Cavarzere: esplode il caso sovraffolamento di un alloggio Ater, Munari chiede chiarimenti.

Chiarimenti sullo stato di affollamento a chiederli al Comune di Cavarzere e all’Ater è stato il consigliere della Lega Munari

cavarzere alloggio ater
Il caso sovraffolamento di un alloggio Ater a Cavarzere

Risultava infatti che l’alloggio fosse “abitato da un numero cospicuo di persone, aspetto che detta molta perplessità vista la metratura esigua dell’immobile assegnato”. “Vi è il fondato timore che l’assegnatario abbia occupato abusivamente un alloggio a Lei non destinato – aggiunge nella lettera destinata a Raffaele Speranzon, presidente di Ater Venezia. – Mi viene riferito inoltre di numerose installazioni abusive nella proprietà quali prefabbricati nelle aree comuni dello stabile. Purtroppo i mancati controlli sono stati terreno fertile per illeciti e reati più o meno gravi”.

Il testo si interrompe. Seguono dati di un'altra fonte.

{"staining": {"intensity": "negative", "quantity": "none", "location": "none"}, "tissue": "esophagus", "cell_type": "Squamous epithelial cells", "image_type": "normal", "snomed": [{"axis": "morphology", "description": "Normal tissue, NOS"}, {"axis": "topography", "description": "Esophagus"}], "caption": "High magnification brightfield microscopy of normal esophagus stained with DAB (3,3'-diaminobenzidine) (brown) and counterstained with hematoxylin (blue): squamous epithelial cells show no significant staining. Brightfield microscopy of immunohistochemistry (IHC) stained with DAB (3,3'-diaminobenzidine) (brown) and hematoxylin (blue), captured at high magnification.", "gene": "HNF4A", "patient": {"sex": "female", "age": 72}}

La verifica e la risposta di Ater

Non è mancata la verifica e la risposta da parte dell’ente, secondo cui nell’alloggio da 46 metri quadro vivono attualmente l’intestataria, il convivente, 4 figli, la compagna di uno di loro, e 5 nipoti. “Il Comune di Cavarzere e l’Ater di Venezia, tre anni fa, hanno rifiutato la richiesta di ospitalità temporanea presentata dall’assegnataria per ulteriori 3 componenti del gruppo familiare; due nipoti e la convivente di uno dei figli. La richiesta è stata rigettata per evitare situazioni di sovraffollamento”. L’alloggio è composto di soggiorno, cottura, due camere e un bagno.

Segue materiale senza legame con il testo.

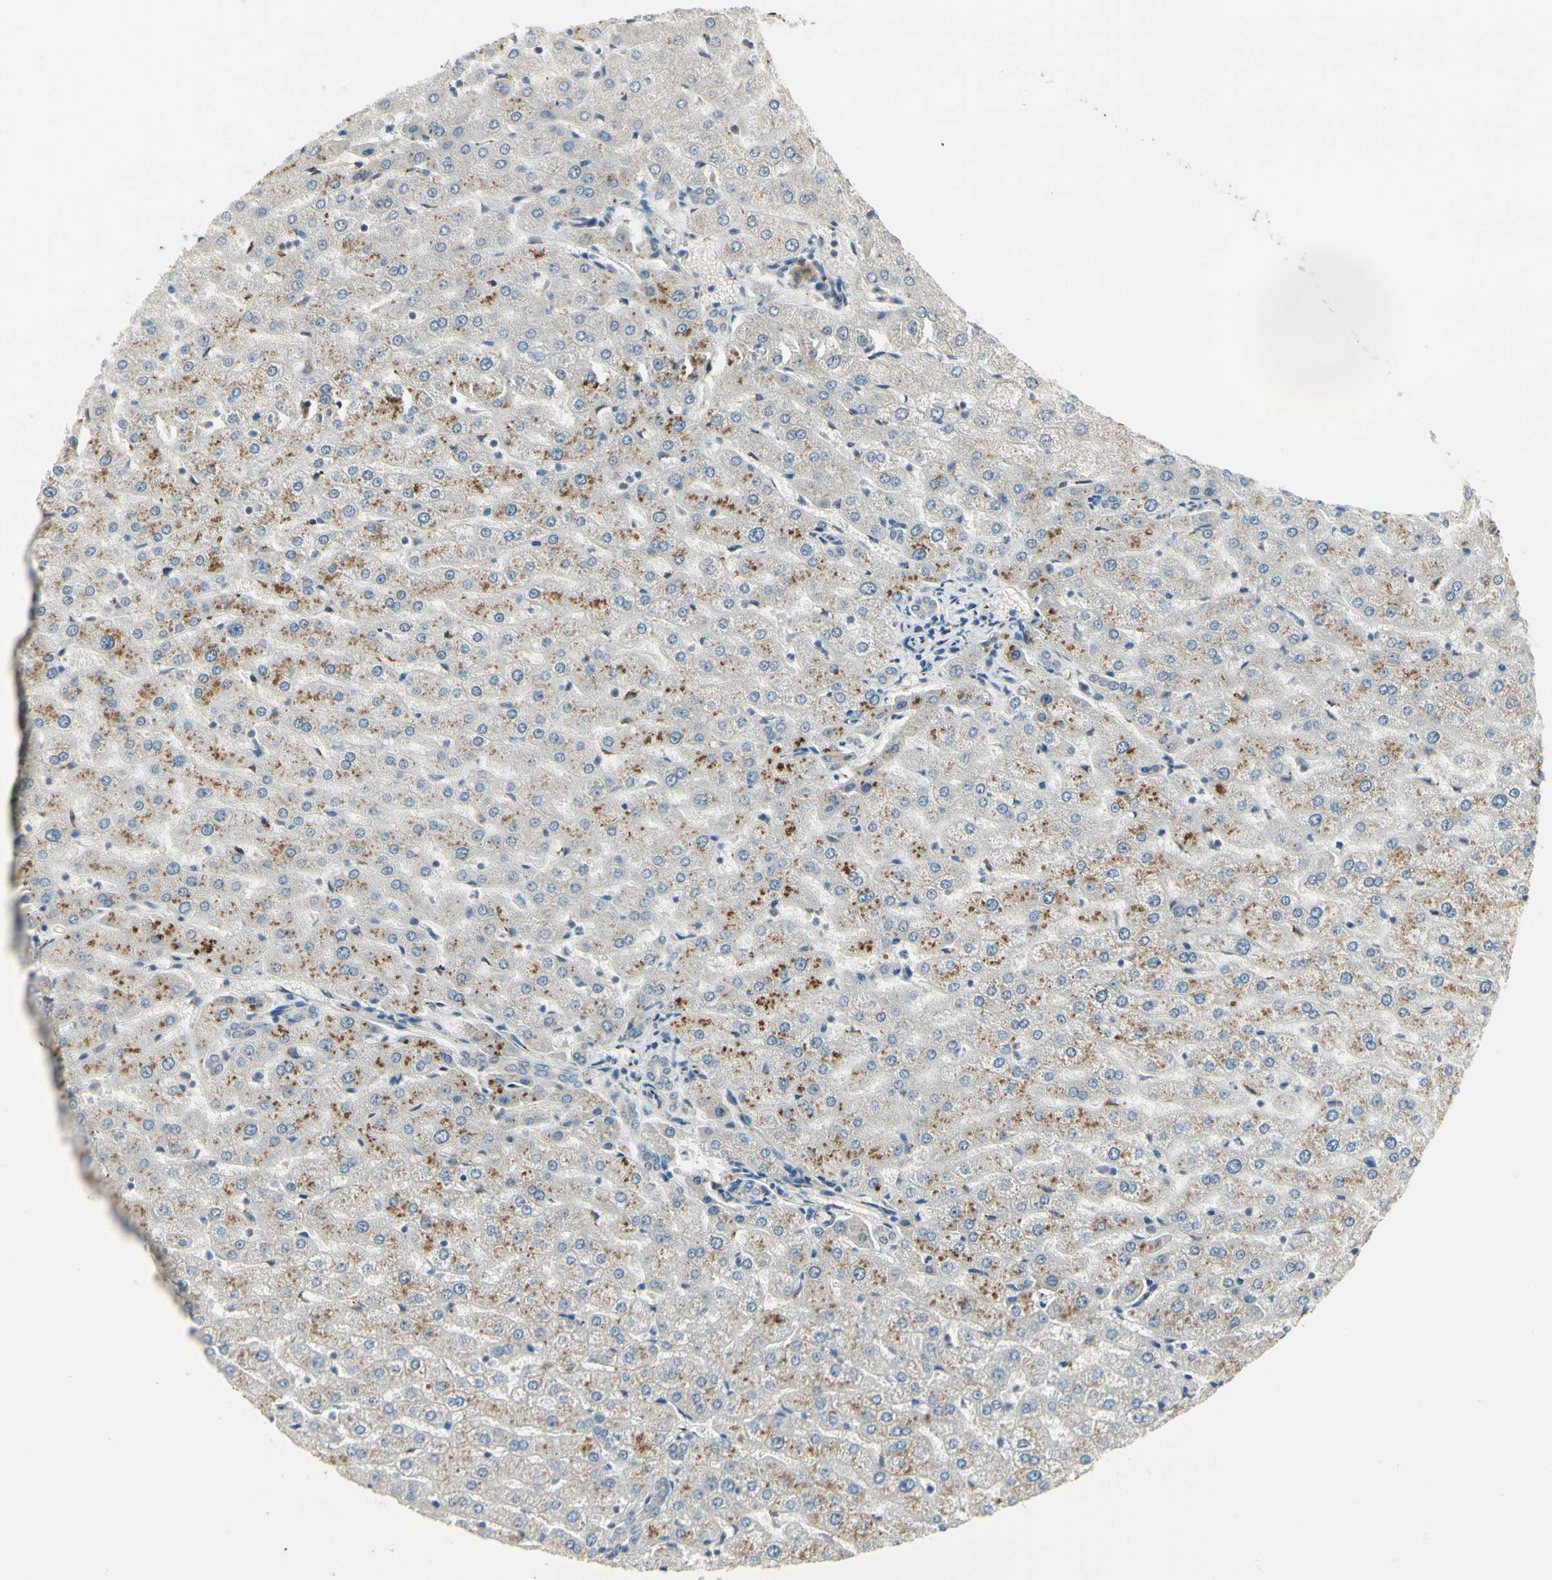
{"staining": {"intensity": "negative", "quantity": "none", "location": "none"}, "tissue": "liver", "cell_type": "Cholangiocytes", "image_type": "normal", "snomed": [{"axis": "morphology", "description": "Normal tissue, NOS"}, {"axis": "morphology", "description": "Fibrosis, NOS"}, {"axis": "topography", "description": "Liver"}], "caption": "Image shows no significant protein staining in cholangiocytes of benign liver.", "gene": "MANSC1", "patient": {"sex": "female", "age": 29}}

“Da ultimo si precisa che Ater si è attivata con le verifiche del caso – sottolinea Speranzon – e ha predisposto una richiesta di sopralluogo alla polizia municipale al fine di monitorare la situazione nel palazzo e scongiurare eventuali episodi di illegalità, come ad esempio l’occupazione abusiva di alcuni locali”. Munari ha presentato anche un’interrogazione al Comune, in attesa di risposta, per chiedere se siano state fatte verifiche del caso a seguito delle segnalazioni, se la famiglia sia beneficiaria di aiuti economici e nel caso se i beneficiari abbiano svolto lavori di pubblica utilità.